[Given data — start]

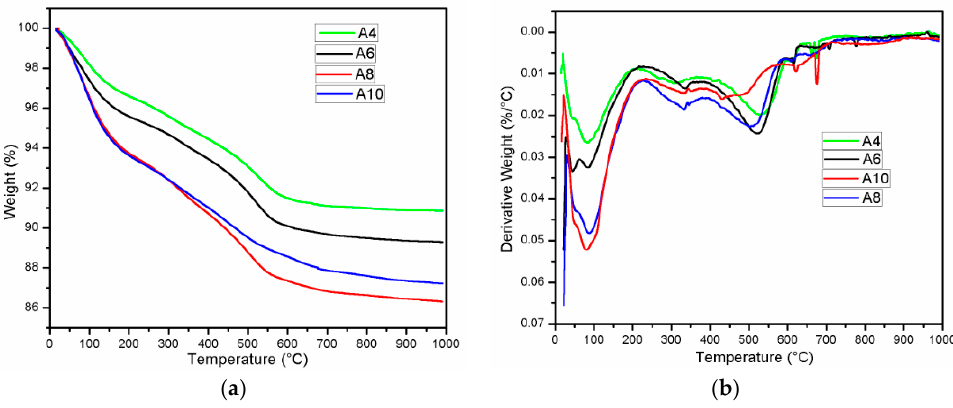
Figure 9. Thermogravimetric analysis (TGA) analysis ( a ) and Derivative thermogravimetric (DTG) analysis result ( b ) for AAS mortar at 28 days.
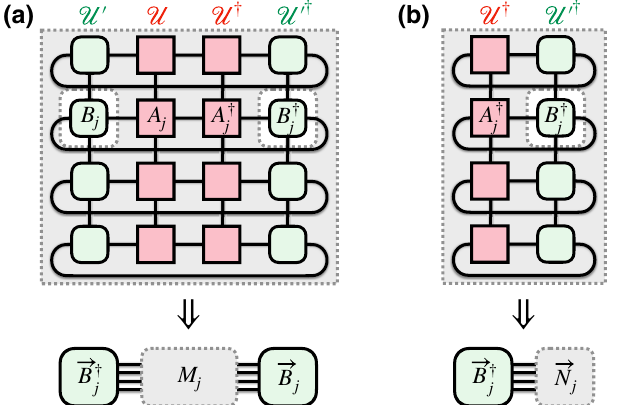
FIG. 4. The schematic diagram for the minimization of Eq. (13). (a) Tensor M j is the environment of (cid:7) B j and (cid:7) B † in Tr[ U (cid:2) UU † U (cid:2) † ]. (b) Tensor (cid:7) N j is the environment of (cid:7) B † Tr[ U † U (cid:2) †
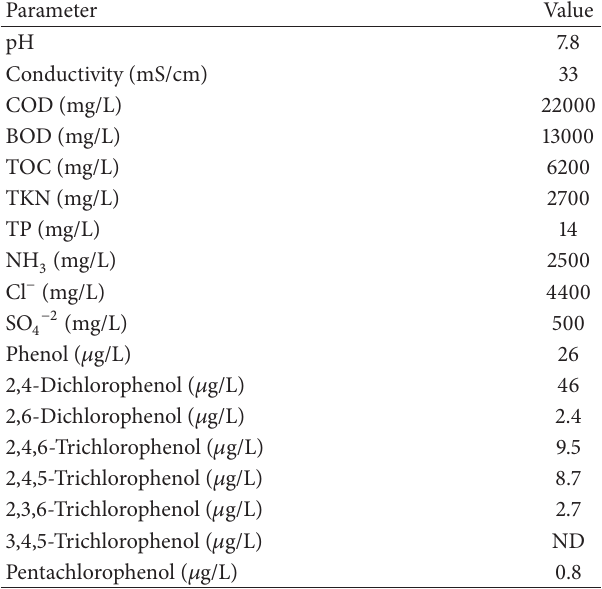
Table 1: Leachate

[Given data — finish]

Quote exactly the lines from the one that contains "FIG. 4. The" through the end of the listing above, both ends included, leaving out the pictures.

FIG. 4. The schematic diagram for the minimization of Eq. (13). (a) Tensor M j is the environment of (cid:7) B j and (cid:7) B † in Tr[ U (cid:2) UU † U (cid:2) † ]. (b) Tensor (cid:7) N j is the environment of (cid:7) B † Tr[ U † U (cid:2) †
Table 1: Leachate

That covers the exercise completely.